Enrico RighiniAsk Industries

Dans cette optique, Ask Industries a estimé que les outils traditionnels comme SAP et Tagetik manquaient de flexibilité (ce qui n’empêche pas par ailleurs Ask Industries d’exploiter au jour le jour l’ERP SAP 4/HANA). Au final, aidé par Accenture, Ask Industries choisit Anaplan, une solution certes plus souple, mais pour laquelle les modèles étaient à construire.

Une implémentation en 11 mois

Alors que pour d’autres projets informatiques Ask Industries avait l’habitude de procéder à une mise en œuvre par pays (Italie puis Pologne, puis Allemagne, etc. – Ask étant présents sur 4 continents), l’équipementier a procédé par départements avec Anaplan.
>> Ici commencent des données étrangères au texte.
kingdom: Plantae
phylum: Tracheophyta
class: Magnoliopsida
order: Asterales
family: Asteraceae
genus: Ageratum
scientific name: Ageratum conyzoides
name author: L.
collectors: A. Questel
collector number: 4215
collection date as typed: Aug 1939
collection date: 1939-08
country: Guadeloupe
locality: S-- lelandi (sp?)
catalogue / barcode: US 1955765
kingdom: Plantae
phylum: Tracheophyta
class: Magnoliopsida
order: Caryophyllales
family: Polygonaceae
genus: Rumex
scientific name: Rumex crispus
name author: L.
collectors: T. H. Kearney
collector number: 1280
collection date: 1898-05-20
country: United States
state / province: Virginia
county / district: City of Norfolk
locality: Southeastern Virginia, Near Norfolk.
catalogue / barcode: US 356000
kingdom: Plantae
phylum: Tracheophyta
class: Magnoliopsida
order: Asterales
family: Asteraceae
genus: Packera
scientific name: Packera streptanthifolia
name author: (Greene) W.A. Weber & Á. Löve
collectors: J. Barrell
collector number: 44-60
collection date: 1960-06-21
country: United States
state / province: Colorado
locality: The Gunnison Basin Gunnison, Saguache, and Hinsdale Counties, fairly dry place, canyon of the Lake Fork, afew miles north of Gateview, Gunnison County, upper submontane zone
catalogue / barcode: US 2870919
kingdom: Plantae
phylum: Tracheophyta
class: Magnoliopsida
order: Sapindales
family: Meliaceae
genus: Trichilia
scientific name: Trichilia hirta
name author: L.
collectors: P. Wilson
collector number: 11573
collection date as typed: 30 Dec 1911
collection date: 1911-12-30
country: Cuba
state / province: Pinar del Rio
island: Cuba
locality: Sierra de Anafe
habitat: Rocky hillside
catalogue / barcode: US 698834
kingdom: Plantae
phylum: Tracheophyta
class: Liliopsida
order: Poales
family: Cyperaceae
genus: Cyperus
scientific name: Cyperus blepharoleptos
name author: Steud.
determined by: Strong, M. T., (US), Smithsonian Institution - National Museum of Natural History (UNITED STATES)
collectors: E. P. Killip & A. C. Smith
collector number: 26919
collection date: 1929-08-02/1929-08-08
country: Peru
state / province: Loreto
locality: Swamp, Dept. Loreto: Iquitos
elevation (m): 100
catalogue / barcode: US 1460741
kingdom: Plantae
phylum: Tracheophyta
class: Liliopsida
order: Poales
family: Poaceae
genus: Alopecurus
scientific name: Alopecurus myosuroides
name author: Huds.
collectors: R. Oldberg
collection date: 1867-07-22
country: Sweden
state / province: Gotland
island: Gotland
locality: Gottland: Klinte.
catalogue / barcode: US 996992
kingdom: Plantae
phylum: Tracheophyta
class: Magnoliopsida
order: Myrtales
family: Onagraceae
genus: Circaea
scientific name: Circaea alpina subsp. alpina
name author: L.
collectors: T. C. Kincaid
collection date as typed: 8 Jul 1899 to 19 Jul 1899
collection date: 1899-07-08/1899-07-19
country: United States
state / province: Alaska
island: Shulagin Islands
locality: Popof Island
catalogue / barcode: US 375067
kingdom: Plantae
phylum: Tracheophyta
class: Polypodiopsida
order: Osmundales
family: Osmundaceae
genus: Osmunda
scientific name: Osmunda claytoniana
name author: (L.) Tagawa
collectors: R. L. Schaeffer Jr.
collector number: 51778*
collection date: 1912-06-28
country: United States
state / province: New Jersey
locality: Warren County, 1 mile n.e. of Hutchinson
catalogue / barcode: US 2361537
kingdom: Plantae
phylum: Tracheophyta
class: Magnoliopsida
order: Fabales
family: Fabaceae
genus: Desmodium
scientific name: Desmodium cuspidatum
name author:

Le modèle de planification pour le service Ventes a été implémenté en premier pour le Brésil, l’Italie, l’Allemagne et la Chine. Au final, tous les modèles ont été installés entre avril 2018 et février 2019. « Nous avons respecté les délais et le budget, à 4 % près », se félicite même Enrico Righini.

Aujourd’hui, la solution est exploitée par 160 utilisateurs : 100 au service investissement, 20 aux ventes, 30 au P&L/BS, et 10 à la gestion produits. La collaboration entre les différents départements s’en trouverait grandement facilitée : les appels d’offres gagnés alimentent les ventes ; les ventes et les coûts de production alimentent les comptes d’exploitation ; les dépenses en R&D sont planifiées sur un horizon de 15 ans.

« Passer d’Excel à Anaplan n’a pas été facile, il s’agissait d’évoluer d’une activité non planifiée vers une activité organisée. »
Enrico RighiniAsk Industries

« Les utilisateurs ont dû accepter cette conduite du changement. Ils avaient l’habitude de travailler sur leurs propres fichiers Excel. Passer d’Excel à Anaplan n’a pas été facile, il s’agissait d’évoluer d’une activité non planifiée vers une activité organisée », reconnaît Enrico Righini.

ROI

Les gains en réactivité sont néanmoins appréciables. Le service Ventes ne prend plus qu’une journée pour vérifier un budget, contre deux semaines auparavant. Les ventes réalisées sont transférées quasi instantanément au département P&L/BS. Et la consolidation au niveau de ce dernier est automatique.

Surtout, le changement d’une information est visible instantanément par tous les services. Ainsi, le changement d’un paramètre sur un haut-parleur par exemple permet d’affiner rapidement et simultanément l’investissement et les ventes, afin de modifier en conséquence la réponse au RFQ.

La prochaine étape sera l’intégration des services achats à l’outil. Quant à la relation avec les constructeurs automobiles, Ask Industries n’a pas trop ébruité comment il avait optimisé le traitement des RFQ. « Si nous apparaissons comme trop riches, ils vont nous demander des réductions. Si nous apparaissons comme trop pauvres, ils vont chercher à changer de fournisseurs », nous confie, non sans humour, Enrico Righini.